And in music - you should remember that most of this composers were from Catholic (even Beethoven in Cologne) or Lutheran background (Bach, yet even Saxony was not strictly Lutheran). No Calvinists.

Still id doesn't explain the situation in France.

Also the cult of Beethhoven (see Taruskin for that) was very important in Germanic countries. Sure, Beethoven was of Flemish decent, but I am not sure if he thought of himself as Flemish.

And the influence of Magyar and maybe Czech culture, I suppose. The only *North-German *was Brahms.


----------



## hocket

*Sid James wrote:*



> Whenever I read about "first and second tiers" I just tune out


I couldn't agree more. The Canon should be a teaching aid and nothing more. Using it to indulge in 'ranking systems' is giving in to your worst instincts and a kind of a idolatry. (PS: DavidMahler, sorry, I know I had a bit of a pop at you the other day of a similar nature in regard to aesthetics. Nothing personal, this sort of thing just winds me up a bit. I do appreciate that making lists etc does help to get a feel and make sense of the history of a subject -that's one reason why the canon is a useful educational tool. I appreciate that I'm in danger of spiting your enthusiasm, which is far from being my desire.) Sure we all have our favourites and will feel that some things 'reach the parts that others cannot', but turning culture into some kind of point awarding competition isn't a healthy development.

*StlukesguildOhio wrote:*



> As a visual artist I can tell you that most of the artists I know have a clear concept as to the fact that someone like Giotto, Michelangelo, Rubens, and Rembrandt rank above Boucher, Gainsborough, Renoir, and Gerard David... regardless of their own personal preferences. There is an understanding that regardless of personal opinion or taste, certain artists were far more central to the narrative of art as it has unfolded to the present than others.
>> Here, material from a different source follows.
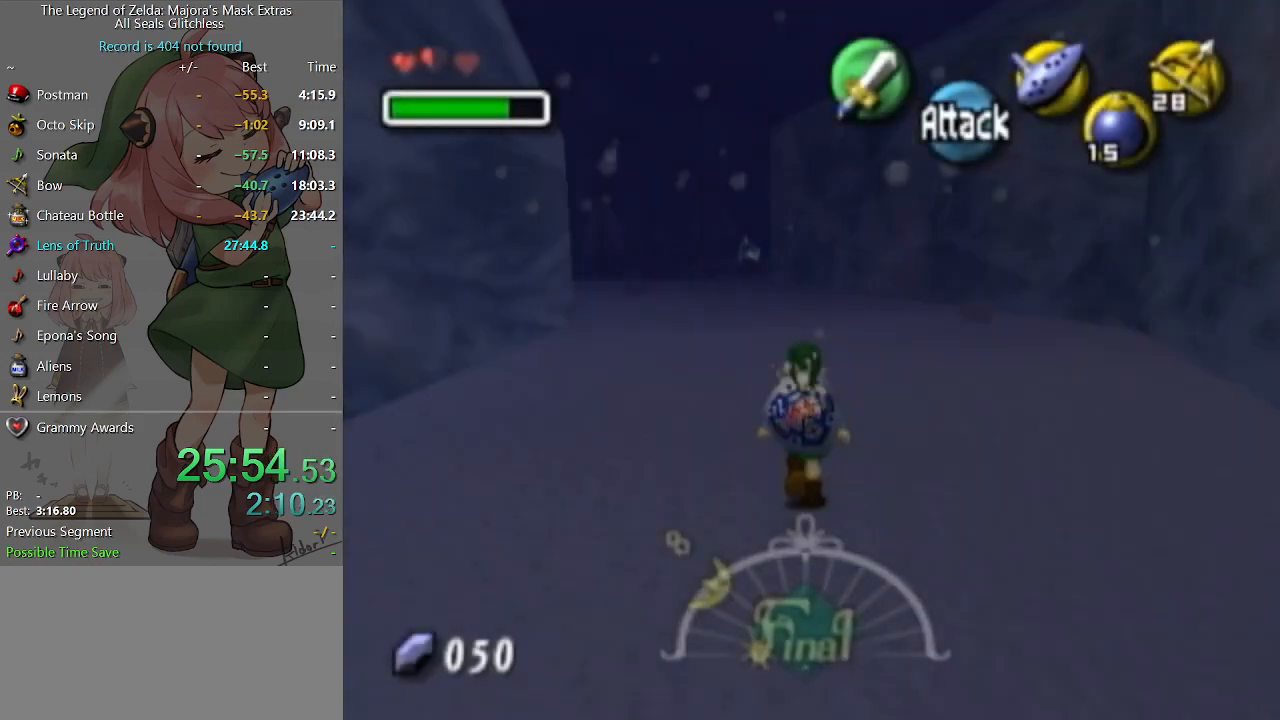
{"buttons": [], "left_stick": "up", "right_stick": "center", "events": []}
There's no doubt that what you outline is a traditional view of the canon. Germany for music, English for literature, Italy for art and the French are good all-rounders. You do seem to be skirting around the fact that the canon itself and also the uses to which it is put are highly controversial though. You've mentioned elsewhere that you're a fan of Harold Bloom, but the truth is he was a hell of a lot better critic than he was a theorist. I do feel that you're buying into his concept of 'belatedness' a bit too readily here. Boucher may not be to my taste (I'll take Watteau, Chardin or Fragonard over him any day) but the allocation of 'significance' based on influence may be useful as a teaching tool but gives you nothing more. Bloom's hermeneutic vision of a 'high culture' characterized by a line of influence and a tendency to quote itself is a blatant attempt at self justification creating nothing more than a snake devouring its own tail IMO. (Don't get me wrong though -as a critic he's a god. His insights are truly extraordinary and revelatory).

The traditional canon, really created at the height of nationalism in the late 19th and early 20th Cs, has all kinds of issues. Talking about things in nationalistic terms is falling into one of its traps to begin with. Britain's traditional soubriquet as 'the land without music' was of course a deliberate nationalistic slur (of course the sting came from the fact that, at least for the period the canon traditionally covered, there was at least an element of truth to this). This has undoubtedly led to neglect. The likes of Avison are often dismissed for being old fashioned, yet JS Bach was old fashioned in his day (i'm not seriously comparing them, just making a point). I can't help but suspect that it has something to do with way Chopin has become a major figure in musical history whilst his idol John Field remains very obscure.

This is, if anything even more so the case with Italy and Germany. Amadeus does get it right in portraying Italian music as what was popular. It's the fact that Mozart's perfectly normal professional rivalry with Salieri got mythologized into the ludicrous legend as a result of the nationalism and indeed racism of people like Weber that is indicative of how musical history writing has had a distorting effect. As German music's star waxed it undoubtedly played a role in denigrating and dismissing the waning star of Italian music.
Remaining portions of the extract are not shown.